Friday, January 30, 2015

Don't Drink And Drive This Weekend


The plain truth of the matter is: If you drive drunk...or alcohol-impaired, there's a high chance that
you will either end up killing yourself, someone else or both.

I saw a drunk driver, as many of you know, kill someone that I knew when I was nineteen years old
and living in Wisconsin. What you see on TV doesn't come close to what that experience was like
for me.

But what I experienced didn't come near what the victim went through.

So, this weekend and especially on Sunday, consider your options and the impact that you make
on the world, everyday...before you take that first drink.

Enjoy the game but don't be a fool. Otherwise, you may end Super Bowl Sunday as pieces of
meat, scattered across a highway, between burning flares. Think about it.
__________

[ "Football fans around Oregon are gearing up for this weekend's Super Bowl match-up on Sunday January 30, as our neighbor's to the north contend for top honors in the big event.

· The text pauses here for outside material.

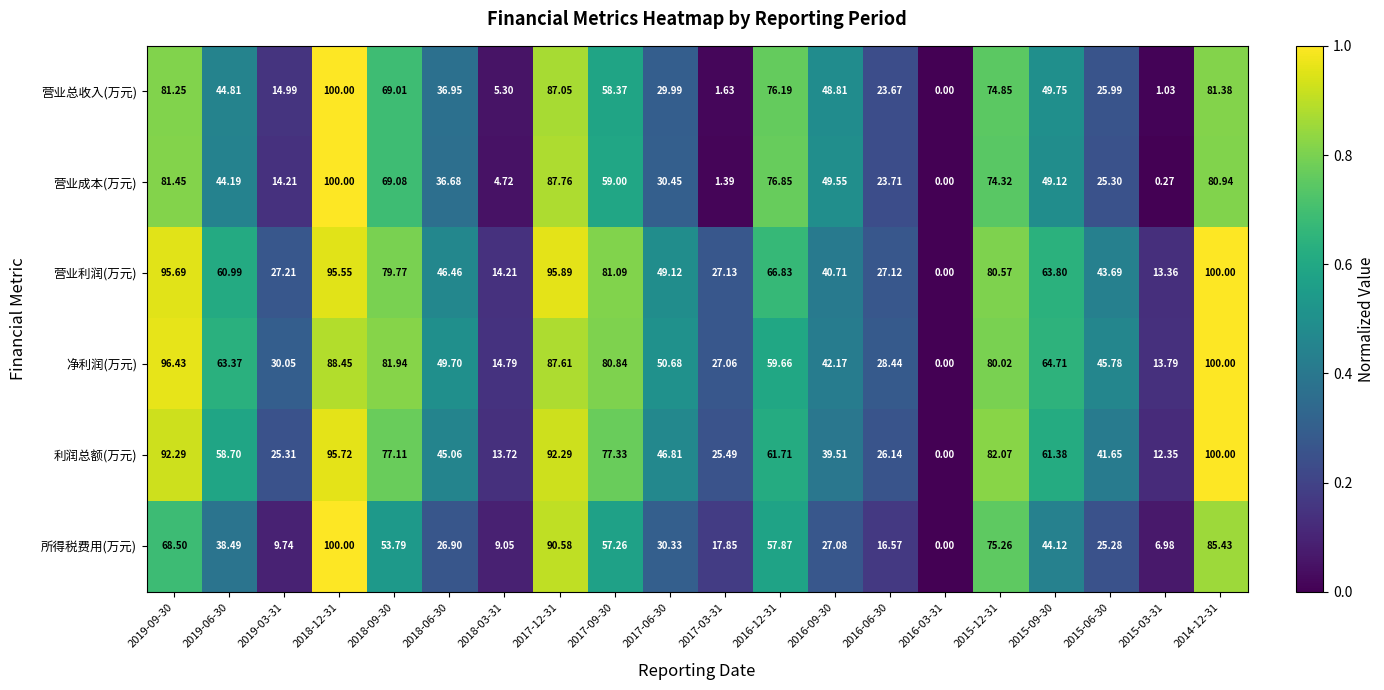

Which series has the largest total across all categories?

营业利润(万元)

According to NHTSA, impaired drivers contribute to Super Bowl Sunday becoming one of the most dangerous days on the road. Nationwide, approximately 48 percent of traffic fatalities on Super Bowl Sunday involve a driver or motorcycle operator with a blood alcohol concentration (BAC) of .08 percent or higher. OSP, local sheriffs and police departments will be on the lookout for impaired drivers and encourage everyone to place the designation of a sober driver at the top of their Super Bowl game plan.

Before choosing to drink, choose a sober designated driver. If you're attending a Super Bowl party or watching the game at a sports bar or restaurant:

* Designate your sober driver before the party begins.
* Avoid drinking too much alcohol too fast. Pace yourself. Eat plenty of food, take breaks, and alternate with non-alcoholic drinks.
* Make sure your ride is sober before letting him/her drive you.
* If you don't have a designated driver, ask a sober friend for a ride home; call a cab, friend, or family member to come and get you; or if possible stay where you are for the night and don't drive until you are sober.
* Use your community's sober ride program.
* Never let a friend drive drunk. Arrange a safe way for them to get home.
* Always buckle up. It's still your best defense against other drunk drivers.

If you're hosting a Super Bowl party:

* Make sure all of your guests designate their sober drivers in advance, or help arrange ride-sharing with sober drivers.
* Serve plenty of food and non-alcoholic beverages at the party.
* If you plan to stay sober, offer to drive guests home.
* Encourage guests to pace themselves.
* Host your party like they do at the stadium. Stop serving alcohol at the end of the third quarter of the game. The fourth quarter is perfect for serving coffee and dessert.
* Keep the phone numbers of local cab companies on hand and take the keys away from anyone who is thinking of driving drunk.
* Remember, you can be held liable and prosecuted if someone you served ends up in a drunk-driving crash.

Support zero tolerance for impaired driving by reporting impaired drivers to 9-1-1 or OSP at 1-800-24DRUNK (1-800-243-7865).

OSP and ODOT understand that not everyone will be in front of a TV watching the game, so those traveling are urged to "Know Before You Go", monitoring media reports for weather forecasts and keeping up-to-date on road conditions at www.TripCheck.com.